Starting in 2012, employers must also provide a summary of benefits and coverage to employees, giving accurate information and description on what types of coverage are available. The insurance provider should be able to supply employers with this information, but it is the employer’s duty to make it available to every employee. The summary of benefits can also be made available online provided employees can easily access it at work.
Starting Jan. 1, 2013 new laws regarding health flexible spending arrangements (FSA’s) will take effect.
FSA’s allow employees to set aside a portion of their earnings to pay for qualified expenses in a cafeteria plan, such as certain medical expenses. The advantage to FSA’s is that the money paid into it is not subject to payroll taxes, however, funds that are not used by the end of the plan year are lost to the employee, which is known as “use it or lose it.”

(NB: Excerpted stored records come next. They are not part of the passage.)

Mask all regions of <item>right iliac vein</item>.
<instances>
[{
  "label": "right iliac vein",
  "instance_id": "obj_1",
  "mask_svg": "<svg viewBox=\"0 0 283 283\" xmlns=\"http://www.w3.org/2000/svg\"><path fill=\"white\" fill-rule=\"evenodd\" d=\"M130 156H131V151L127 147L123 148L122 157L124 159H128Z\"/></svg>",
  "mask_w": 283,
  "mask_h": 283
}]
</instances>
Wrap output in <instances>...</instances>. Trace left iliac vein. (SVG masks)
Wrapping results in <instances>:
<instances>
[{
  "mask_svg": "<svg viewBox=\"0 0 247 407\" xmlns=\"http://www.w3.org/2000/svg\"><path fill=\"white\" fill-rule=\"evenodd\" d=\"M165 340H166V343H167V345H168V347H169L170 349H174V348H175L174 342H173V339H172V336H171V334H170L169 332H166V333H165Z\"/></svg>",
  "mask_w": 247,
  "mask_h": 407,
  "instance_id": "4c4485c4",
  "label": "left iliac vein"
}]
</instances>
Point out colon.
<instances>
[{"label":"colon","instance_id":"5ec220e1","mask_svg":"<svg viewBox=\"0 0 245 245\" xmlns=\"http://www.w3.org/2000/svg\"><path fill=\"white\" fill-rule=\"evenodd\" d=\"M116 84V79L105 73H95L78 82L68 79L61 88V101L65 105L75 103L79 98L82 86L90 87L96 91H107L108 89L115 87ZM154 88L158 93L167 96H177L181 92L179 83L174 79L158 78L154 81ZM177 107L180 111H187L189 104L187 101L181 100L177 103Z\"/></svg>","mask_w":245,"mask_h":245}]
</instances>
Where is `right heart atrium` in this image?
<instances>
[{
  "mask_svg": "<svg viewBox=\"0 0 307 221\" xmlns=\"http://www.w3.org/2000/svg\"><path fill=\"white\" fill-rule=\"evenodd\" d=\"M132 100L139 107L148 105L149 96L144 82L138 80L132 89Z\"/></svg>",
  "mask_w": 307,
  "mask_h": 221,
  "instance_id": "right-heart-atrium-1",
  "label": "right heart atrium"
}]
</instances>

Starting in 2013, health FSA’s have a maximum amount available for reimbursement of incurred medical expenses under a plan year of $2,500. Unused contributions carried over into a grace period don’t count against the $2,500 of a later plan year, and there will be relief for certain contributions exceeding $2,500.
Matthews said the changes might include an end or changes to the “use it or lose it” issue, but that has not been determined yet. New regulation is expected by the end of the year.
Also in 2013, an additional hospital insurance tax under the Medicare payroll tax will be added for high-income taxpayers ($200,000 for a single person and $250,000 if married). The Medicare payroll tax is increased by 0.9 percent on wages that exceed those amounts, and the employer will have to withhold the extra on those wages.
In addition, the Medicare tax on investment income will impose a tax on individuals equal to 3.8 percent of the lesser of the individual’s net investment income for the year, or the amount of the individual’s modified AGI exceeding a threshold amount.
Essential Health Benefit provisions (EHB’s) must be covered by policies both inside and outside an insurance exchange. EHB’s include ambulatory patient services, emergency services, hospitalization, maternity and newborn care, mental health and substance use disorder services, prescription drugs, rehabilitative services and devices, laboratory services, preventative and wellness services and chronic disease management and pediatric services.
The EHB provisions apply to individual and “small group” markets with fewer than 100 employees.
Premium assistance credit will take effect in 2014. Premium assistance credits are refundable tax credits that eligible taxpayers can use to help cover the cost of health insurance premiums for individuals and families who purchase health insurance through a state health benefit exchange.
There will be an excise tax on high-cost employer plans exceeding threshold amounts, which will be indexed for inflation.